Katja Novitskova merges the natural world with the virtual by finding her source material online, reproducing it digitally and transforming into the physical via digital printing. Novitskova’s edition for the Whitechapel Gallery is one of her signature cut-out works, deriving from a visual sketch and printed directly on to di-bond - an aluminium composite material. Using image-editing software, Novitskova has collaged the image of a human brain onto the tentacles of a blue-ringed octopus to create a hybrid of cephalopod and anthropoid. The clusters of dots on the brain suggest the digital mapping of some kind of data. The overall image envisions a future of species adaptation and technological dominance.
Aluminium is the most abundant metal on earth but is almost never found in its elemental state. It’s reflective surface shines through the printed surface, giving the sculpture an iridescent quality and a futuristic, unmistakably manmade appearance.
Opting to take an image of an animal from the internet rather than from life, Novitskova is conscious of the way the natural world is mediated to us. The flatness of the cut-out sculpture references the digital screen through which we navigate the world now. Using a two-dimensional medium to portray what was once a three-dimensional body, the distinction between the natural world from its technological rendering is dissolved.
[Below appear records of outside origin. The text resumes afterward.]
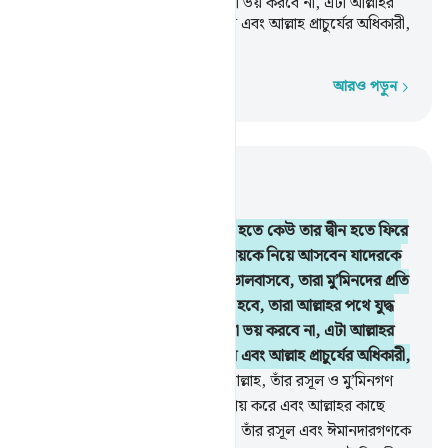
করবে, কোন নিন্দুকের নিন্দাকে তারা ভয় করবে না, এটা আল্লাহর
অনুগ্রহ- যাকে ইচ্ছে তিনি দান করেন এবং আল্লাহ প্রাচুর্যের অধিকারী,
সর্বজ্ঞ।
আরও পড়ুন
শব্দে শব্দে
প্রাসঙ্গিকভাবে পড়ুন
অধ্যায় ৫, পৃষ্ঠা ১০৫, জুজ ৬
54
.
হে ঈমানদারগণ! তোমাদের মধ্য হতে কেউ তার দ্বীন হতে ফিরে
গেলে সত্বর আল্লাহ এমন এক সম্প্রদায়কে নিয়ে আসবেন যাদেরকে
তিনি ভালবাসেন আর তারাও তাঁকে ভালবাসবে, তারা মু’মিনদের প্রতি
কোমল আর কাফিরদের প্রতি কঠোর হবে, তারা আল্লাহর পথে যুদ্ধ
করবে, কোন নিন্দুকের নিন্দাকে তারা ভয় করবে না, এটা আল্লাহর
অনুগ্রহ- যাকে ইচ্ছে তিনি দান করেন এবং আল্লাহ প্রাচুর্যের অধিকারী,
সর্বজ্ঞ।
55
.
তোমাদের বন্ধু কেবল আল্লাহ, তাঁর রসূল ও মু’মিনগণ
যারা নামায কায়িম করে, যাকাত আদায় করে এবং আল্লাহর কাছে
অবনত হয়।
56
.
যে কেউ আল্লাহ ও তাঁর রসূল এবং ঈমানদারগণকে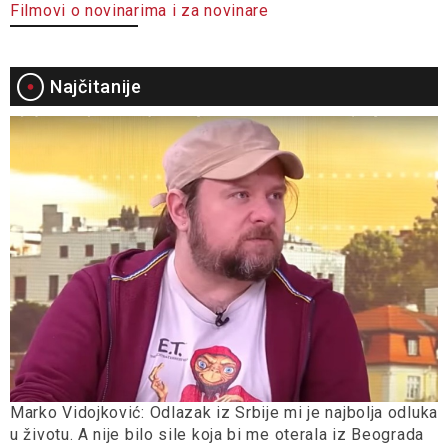
Filmovi o novinarima i za novinare
Najčitanije
Marko Vidojković: Odlazak iz Srbije mi je najbolja odluka
u životu. A nije bilo sile koja bi me oterala iz Beograda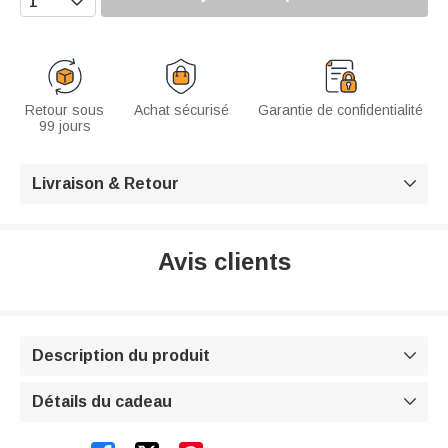
Retour sous
Achat sécurisé
Garantie de confidentialité
99 jours
Livraison & Retour

Avis clients
Description du produit

Détails du cadeau
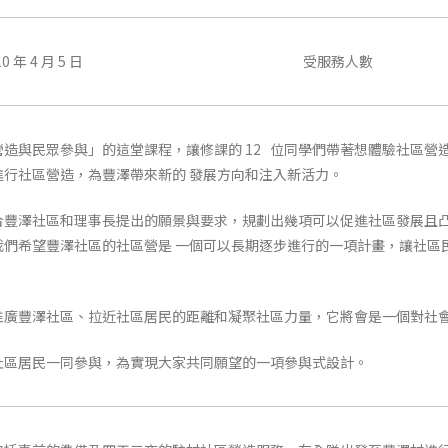
0 年 4 月 5 日
受服務人數
造與民眾參與」的這堂課程，讓修課的 12 位同學們帶著想體驗社區營
進行社區營造，為豐澤帶來新的 發展方向和注入新活力。
合豐澤社區和理事長提出的願景與要求，規劃出幾項可以促進社區發展且凸
我們希望豐澤社區的社區營是 一個可以長期逐步進行的一項計畫，讓社區
推廣豐澤社區、拉近社區居民的距離和凝聚社區力量，它將會是一個對社
社區居民一同參與，為實現大家共同願望的一項參與式設計。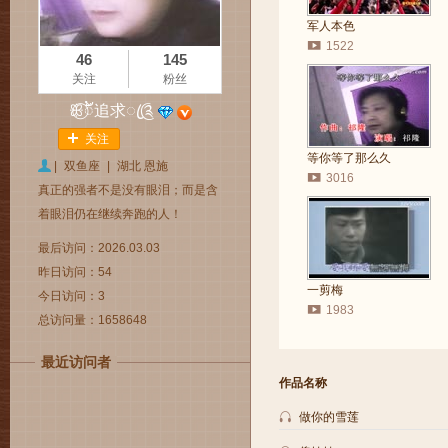
军人本色
1522
46
145
关注
粉丝
ꕥ⃝ᮨ້追求ꦿ༊
关注
等你等了那么久
|
双鱼座
|
湖北 恩施
3016
真正的强者不是没有眼泪；而是含
着眼泪仍在继续奔跑的人！
最后访问：2026.03.03
昨日访问：54
一剪梅
今日访问：3
1983
总访问量：1658648
最近访问者
作品名称
做你的雪莲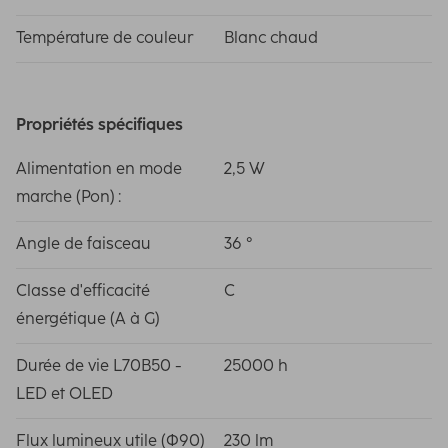
Température de couleur
Blanc chaud
Propriétés spécifiques
Alimentation en mode
2,5 W
marche (Pon) :
Angle de faisceau
36 °
Classe d'efficacité
C
énergétique (A à G)
Durée de vie L70B50 -
25000 h
LED et OLED
Flux lumineux utile (Φ90)
230 lm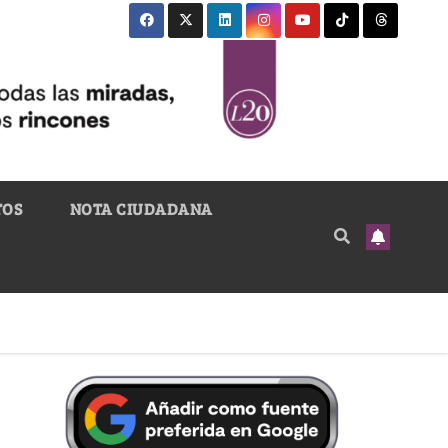
TOS
NOTA CIUDADANA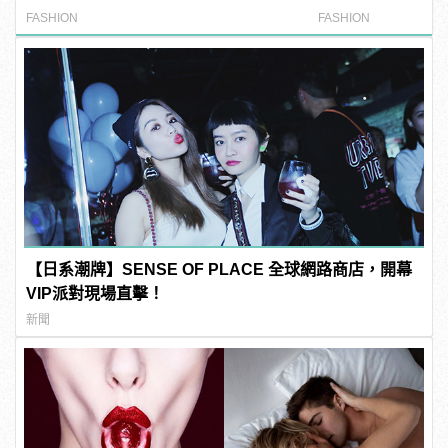
授：一套西裝三穿的魅力穿搭術！
FASHION
FASHION
【日系潮牌】SENSE OF PLACE 全球網路商店，開幕
VIP派對現場直擊！
新聞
Trawling through the digital sphere’s ‘ocean of signs’, Katja Novitskova (b. 1984, Estonia) creates immersive environments inhabited by a luminous bestiary. She is known for her dramatic, cutout images of animals at play with representations from financial and scientific sources. Her recent installation at the Whitechapel Gallery, Invasion Curves (27 June – 2 September 2018), presents a landscape overcome by a ‘biotic crisis’, where imaging and technology are used in a process of mapping the exploitation of life. Novitskova lives and works in Amsterdam and Berlin.
Recent solo exhibitions and projects include Katja Novitskova: 洛基的城堡, curated by Victor Wang, Cc Foundation & Art Centre,Shanghai, 2017; Public Art Fund, New York, 2017; Greene Naftali, New York, 2016; Kunstverein Hamburg, Hamburg, 2016; Kunsthalle Lisbon, 2015; Salts, Base, 2014, and CCS Bard, Annandale-on-Hudson, 2012. Her work was also included in the 57th Venice Biennale, 2017, and at the Okayama Art Summit 2016.Recent group exhibitions at MoMA, New York, 2015, the 13th Biennale de Lyon, 2015, Kunsthalle Wien, Vienna, 2015, Astrup Fearnley Museum, Oslo, 2014 and Fridericianum, Kassel, 2013. She was shortlisted for the 2016 Nam June Paik, Folkwang Museum, Essen, Germany.